I remember liquifaction everywhere, and then dust.
I remember Reuben telling me to wear a face mask when I went out.
I remember buying Annie a pair of lace up shoes to wear.
They were sparkly pink. We both hated them.
But the broken glass kept coming out from under the furniture for weeks
so she had to wear them. She was just a baby really.
I remember queuing at the well for drinking water for months and months.
I remember going to church and knowing that none of us had had a shower for days.
I remember going somewhere where it was safe but where we were not understood,
it turned out to be easier to be with people who did and not be so safe.
I remember taking photos of quilts on fences, so many fences.
I didn't realise at the time that once the fences were gone, the buildings would be too.
I remember wanting things to go back to normal.
I remember holes in the ground and driving slowly around them.

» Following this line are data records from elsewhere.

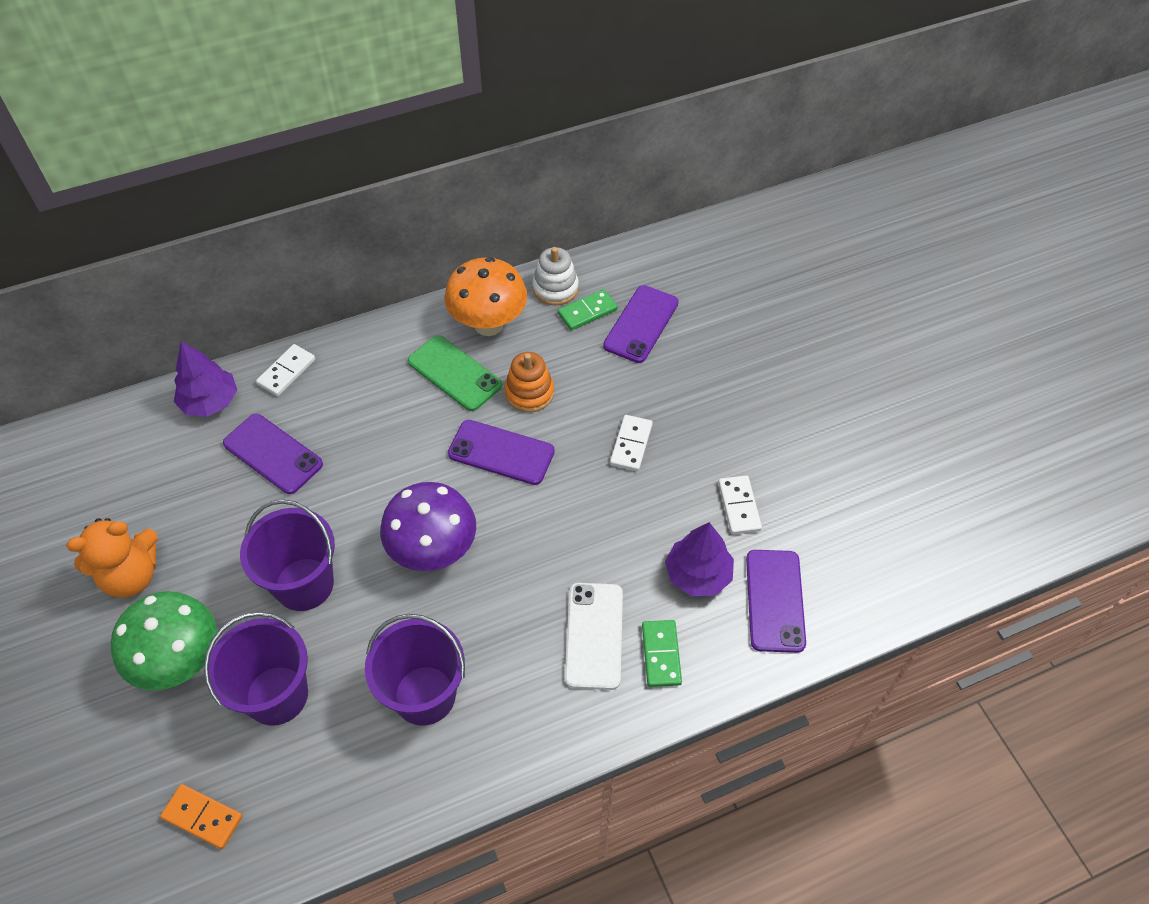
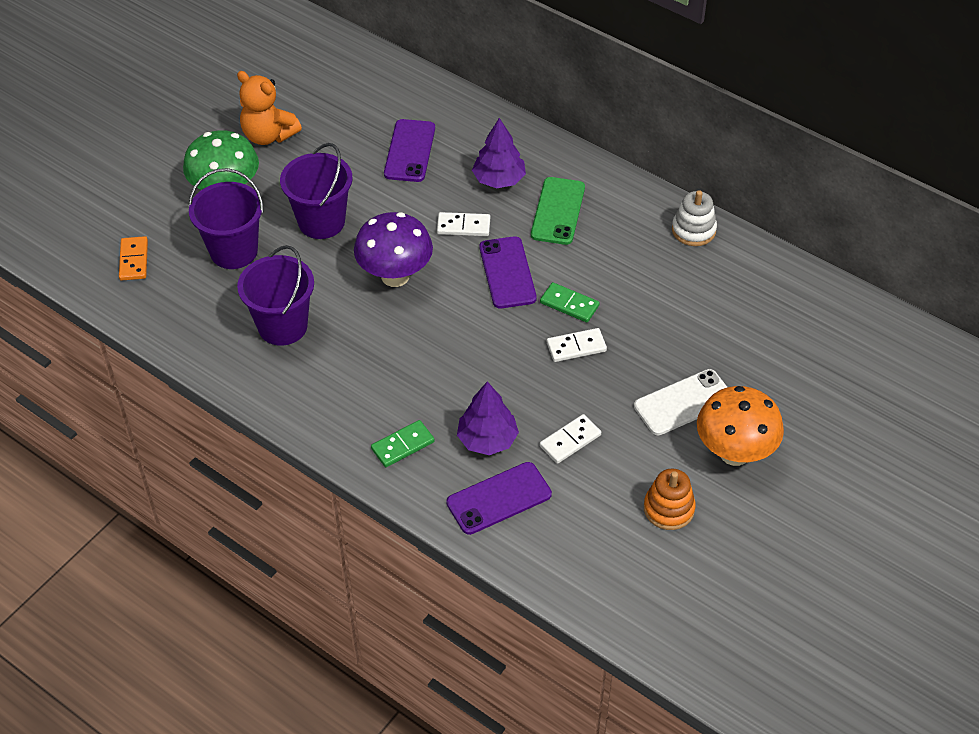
camera: 60 degrees right, 5 degrees down
purple tree [174,341,237,417] -> purple tree moved to [472,118,526,188]
white domino [256,344,315,396] -> white domino moved to [437,212,490,236]
orange mushroom [444,257,527,336] -> orange mushroom moved to [697,386,784,466]
orange stacking toy [505,352,554,412] -> orange stacking toy moved to [644,468,696,530]
green domino [558,289,618,331] -> green domino moved to [540,282,600,322]
white phone [565,583,623,690] -> white phone moved to [634,369,727,435]
purple phone [603,285,679,363] -> none

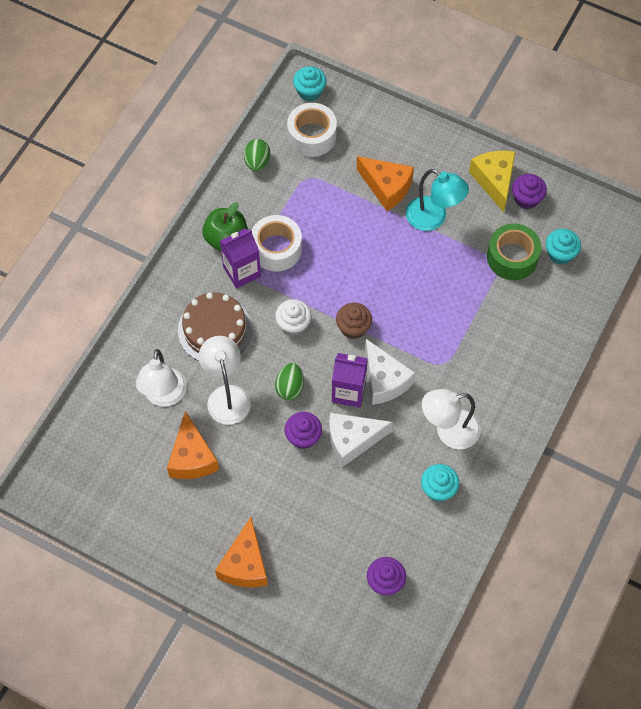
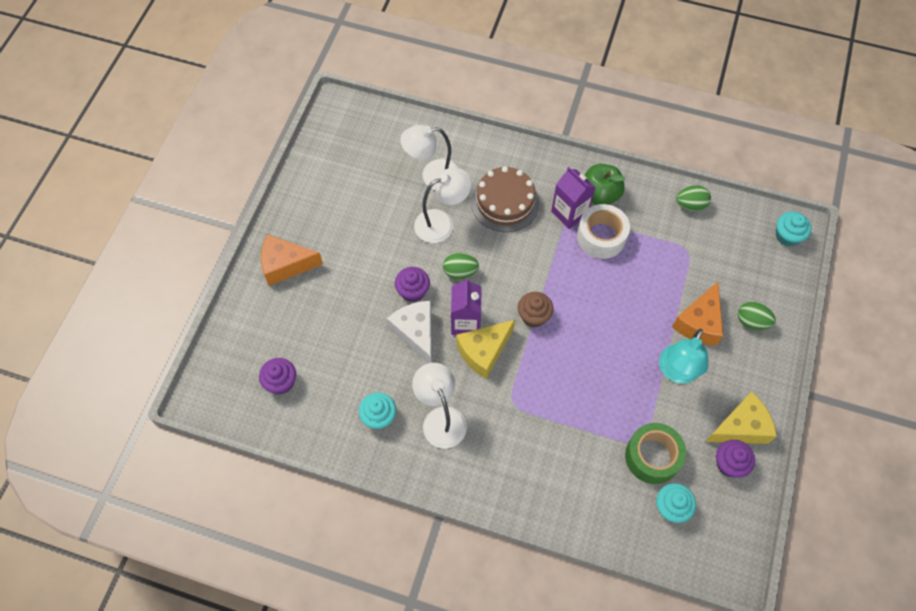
camera: 80 degrees right, 0 degrees up
orange cheese [167,411,219,479] -> none
white cupcake [275,299,311,336] -> none
white tape [287,103,337,157] -> none
white cheese [365,339,415,405] -> yellow cheese [456,320,515,379]
none -> green egg [738,301,776,330]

I remember sitting on the makeshift toilet in our garden and hearing a rat in the chicken run.
I remember trying to make meals for the family from what was in the pantry.
All of the contents of the freezer had gone of course.
The power stayed mostly one once it was on,
but the water took a long long time.
I remember always having a door open so we could run out in an aftershock.
I remember lying in bed during the aftershocks and checking twitter,
feeling comforted by the fact I wasn't the only one frightened.
I remember laughing at aftershocks, we called them wobbles.
Annie still calls them wobbles.
I remember taking all the pictures off the walls so that they wouldn't hit us when they fell.
I remember that so much stuff broke and kept on breaking,
but the thing that made me sad was when my crown lynn swan broke,
and then the replacement broke too.
So many memories. It's our past. It's the stories we will tell our children.
It's hard to pack them away tidily and make sense of them
when there is no sense to them really.
Maybe we will always be a little bit cracked ourselves,
and that's ok. Because not many people live through what we have,
there's no rule book for disaster really.